Kamis, 26 Mei 2016

[Book Review] The Vegetarian: Bukan Buku Tentang Gaya Hidup Sehat






Judul: The Vegetarian
Pengarang: Han Kang
Penerbit: Hogarth
Tahun Terbit: 2016
Tebal: 188 halaman

“Her profile swam toward me out of the darkness. I took in her eyes, bright but not feverish, as her lips slowly parted.
‘I had a dream.’
Her voice was surprisingly clear.”

Akhir-akhir ini mood baca saya kembali menurun. Semua ini disebabkan oleh banyaknya drama-drama Korea bagus yang wajib banget buat diikutin >.< Gini deh kalo udah nemu tontonan menarik, bacaan jadi terbengkalai. Untungnya saya kemudian nimbrung maksa ikutan baca bareng Mbak Desty sama Mbak Vina pas saya tahu kalau mereka lagi baca bareng buku ini. Ketertarikan awal pada buku ini lebih karena keberhasilannya menyabet penghargaan Man Booker Prize 2016. Saya penasaran sebagus apa buku yang berhasil mengalahkan Man Tiger dan nominator lain ini.

Konsep review untuk baca bareng buku ini agak beda. Jadi kan buku ini terbagi menjadi tiga babak dengan sub judul berbeda, The Vegetarian yang diceritakan dengan pov pertama suami dari sang tokoh utama, Yeong Hye. Babak kedua Mongolian Mark yang bercerita dengan pov ketiga lewat kakak ipar Yeong Hye. Dan selanjutnya Flaming Trees, babak pamungkas yang juga menggunakan pov ketiga, kali ini lewat kakak perempuan Yeong Hye, In Hye. Kami bertiga memutuskan untuk masing-masing me-review satu sub judul.

Nah, saya lalu milih yang pertama. Alasan (biar kedengeran) kerennya, bagian ini yang menurut saya paling intens, bisa jadi karena mengunakan pov pertama. Alasan sebenarnya, saya paling ngertinya di bagian ini sik x)) semakin ke belakang bukunya semakin absurd, di bagian terakhir banyak yang saya nggak ngerti. Hahaha. Tapi sekarang sedikit banyak udah ngerti melalui rumpian diskusi kecil-kecilan sama Mbak Desty dan Mbak Vina.

The Vegetarian ini bacaan yang bagus sebenarnya, di awal saja sudah bikin saya kepincut. Berikut saya kutip kalimat pertamanya: “Before my wife turned vegetarian, I’d always thought of her as completely unremarkable in every way.”. Gimana? Sudah bikin bertanya-tanya kan? ;))

-=-=-

- Ketentuan Latihan:
Untuk tiap pernyataan berikut, tentukan apakah sesuai dengan cuplikan teks di atas dengan menjawab ya atau tidak, lalu kutip kata-kata penentunya tanpa diubah: (a) Buku The Vegetarian terbagi menjadi tiga babak. (b) Babak Mongolian Mark diceritakan dengan pov pertama. (c) Penulis ulasan memilih me-review babak terakhir.

-=-=-

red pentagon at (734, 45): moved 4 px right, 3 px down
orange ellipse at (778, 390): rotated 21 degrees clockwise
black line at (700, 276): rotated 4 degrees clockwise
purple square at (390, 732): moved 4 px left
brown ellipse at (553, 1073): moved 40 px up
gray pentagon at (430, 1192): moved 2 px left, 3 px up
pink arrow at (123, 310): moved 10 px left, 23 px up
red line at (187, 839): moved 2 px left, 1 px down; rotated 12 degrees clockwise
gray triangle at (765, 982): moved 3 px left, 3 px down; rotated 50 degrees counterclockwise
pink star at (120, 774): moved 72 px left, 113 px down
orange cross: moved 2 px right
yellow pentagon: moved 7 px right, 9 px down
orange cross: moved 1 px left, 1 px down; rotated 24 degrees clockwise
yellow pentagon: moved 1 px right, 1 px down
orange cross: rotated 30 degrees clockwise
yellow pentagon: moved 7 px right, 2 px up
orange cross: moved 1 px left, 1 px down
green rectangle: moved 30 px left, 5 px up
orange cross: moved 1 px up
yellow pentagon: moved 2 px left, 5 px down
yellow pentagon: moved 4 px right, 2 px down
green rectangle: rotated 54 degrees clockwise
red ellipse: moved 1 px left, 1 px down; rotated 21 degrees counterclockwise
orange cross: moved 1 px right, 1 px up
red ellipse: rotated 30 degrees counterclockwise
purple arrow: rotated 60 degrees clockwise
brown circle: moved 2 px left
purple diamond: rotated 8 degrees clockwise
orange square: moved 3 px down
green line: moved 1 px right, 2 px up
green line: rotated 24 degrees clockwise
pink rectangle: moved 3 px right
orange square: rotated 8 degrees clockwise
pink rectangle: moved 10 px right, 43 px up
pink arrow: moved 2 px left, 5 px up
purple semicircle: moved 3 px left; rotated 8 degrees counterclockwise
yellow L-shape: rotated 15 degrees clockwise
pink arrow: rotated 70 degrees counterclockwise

-=-=-

- Hasil:
(a) Ya: "buku ini terbagi menjadi tiga babak dengan sub judul berbeda"
(b) Tidak: "Babak kedua Mongolian Mark yang bercerita dengan pov ketiga lewat kakak ipar Yeong Hye"
(c) Tidak: "Nah, saya lalu milih yang pertama."